SoftServe IT Firm Hacked, Locked Down, and “Plundered”

Last updated June 23, 2021
Written by:
Bill Toulas
Bill Toulas
Cybersecurity Journalist

‘SoftServe,’ one of Ukraine’s largest IT firms offering big data, cloud computing, security, DevOps, and IoT services, has been hit by ransomware actors. The date of the security incident was revealed to be September 1, 2020.

While the firm opted not to publicize anything at the time, it appears that one of its 8,000 employees leaked it on a Ukrainian Telegram channel. The message describes a cyber-attack that involves both ransomware and various malware strains but clarifies that the malicious software was contained in the firm’s systems and so no clients were infected.

This was the message shared on Telegram:

Today at 1 AM in the morning, SoftServe came under cyber-attack. Attackers got access to company infrastructure and managed to launch encrypting ransomware along with some other malware.
We have taken some of our services offline to stop spread of attack; unfortunately your work will be suffering from our containment steps in coming hours...
We also blocked tunnels to our customers networks to avoid the spread of malware to their infrastructure.

This compelled SoftServe to admit that there was an attack, but they told local news outlets that the services only had to deal with temporary downtimes. More specifically, the damage was reportedly contained to the mail system and some of the auxiliary test environments.

Senior Vice President of IT at SoftServe, Adriyan Pavlikevich, told the press that the spread of ransomware was successfully stopped by isolating some segments of their corporate network and by restricting communication with client networks.

The answer to the question of how hackers managed to breach the security of an IT expert involves Rainmeter, a Windows customization tool that was used in some of SoftServe’s computers. The hackers replaced a legitimate DLL used by Rainmeter with their own malicious version via a DLL side-loading attack, and eventually deployed CobaltStrike on the target machines.

After the statements were given, the idea that was passed to the media was that everything was under control, and customers of SoftServe were convinced of the fact.
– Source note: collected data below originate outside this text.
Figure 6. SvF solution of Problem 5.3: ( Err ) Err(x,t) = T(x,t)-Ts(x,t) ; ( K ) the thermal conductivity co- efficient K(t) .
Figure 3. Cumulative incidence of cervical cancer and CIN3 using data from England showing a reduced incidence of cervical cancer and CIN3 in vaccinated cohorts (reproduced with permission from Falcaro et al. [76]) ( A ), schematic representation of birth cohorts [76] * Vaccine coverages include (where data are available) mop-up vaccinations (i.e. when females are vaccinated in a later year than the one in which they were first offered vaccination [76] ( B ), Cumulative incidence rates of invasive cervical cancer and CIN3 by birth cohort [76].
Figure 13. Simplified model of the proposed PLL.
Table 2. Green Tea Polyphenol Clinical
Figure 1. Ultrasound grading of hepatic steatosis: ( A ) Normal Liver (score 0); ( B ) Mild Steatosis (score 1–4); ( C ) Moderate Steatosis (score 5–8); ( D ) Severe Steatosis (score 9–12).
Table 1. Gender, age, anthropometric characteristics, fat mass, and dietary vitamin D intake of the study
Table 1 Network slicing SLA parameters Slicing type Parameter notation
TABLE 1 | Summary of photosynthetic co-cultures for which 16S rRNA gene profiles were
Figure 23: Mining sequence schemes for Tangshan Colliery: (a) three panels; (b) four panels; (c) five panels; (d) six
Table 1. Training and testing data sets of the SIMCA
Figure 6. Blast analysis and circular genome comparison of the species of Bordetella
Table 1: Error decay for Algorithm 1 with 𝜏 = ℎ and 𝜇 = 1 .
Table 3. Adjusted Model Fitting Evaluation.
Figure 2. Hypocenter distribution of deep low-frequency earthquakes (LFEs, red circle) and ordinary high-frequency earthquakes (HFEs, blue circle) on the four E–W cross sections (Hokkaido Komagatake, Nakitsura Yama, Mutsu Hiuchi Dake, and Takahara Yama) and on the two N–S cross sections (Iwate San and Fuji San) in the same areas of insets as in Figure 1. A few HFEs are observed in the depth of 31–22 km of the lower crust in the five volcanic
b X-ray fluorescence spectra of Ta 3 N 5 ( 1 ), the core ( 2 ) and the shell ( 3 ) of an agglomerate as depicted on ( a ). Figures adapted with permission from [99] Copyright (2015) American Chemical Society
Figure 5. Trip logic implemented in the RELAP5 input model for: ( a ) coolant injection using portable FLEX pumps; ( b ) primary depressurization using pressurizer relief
Soon, this was blown apart by a new post on the same Telegram channel.

leaked-data

Source: Bleeping Computer

Another anonymous user posted links to source code repositories stolen during the ransomware attack, including precious zip files from projects involving Toyota, Panasonic, IBM, Cisco, WorldPay, and ADT. While there’s no proof that these files actually come from SoftServe, there are multiple references to the company in the source code.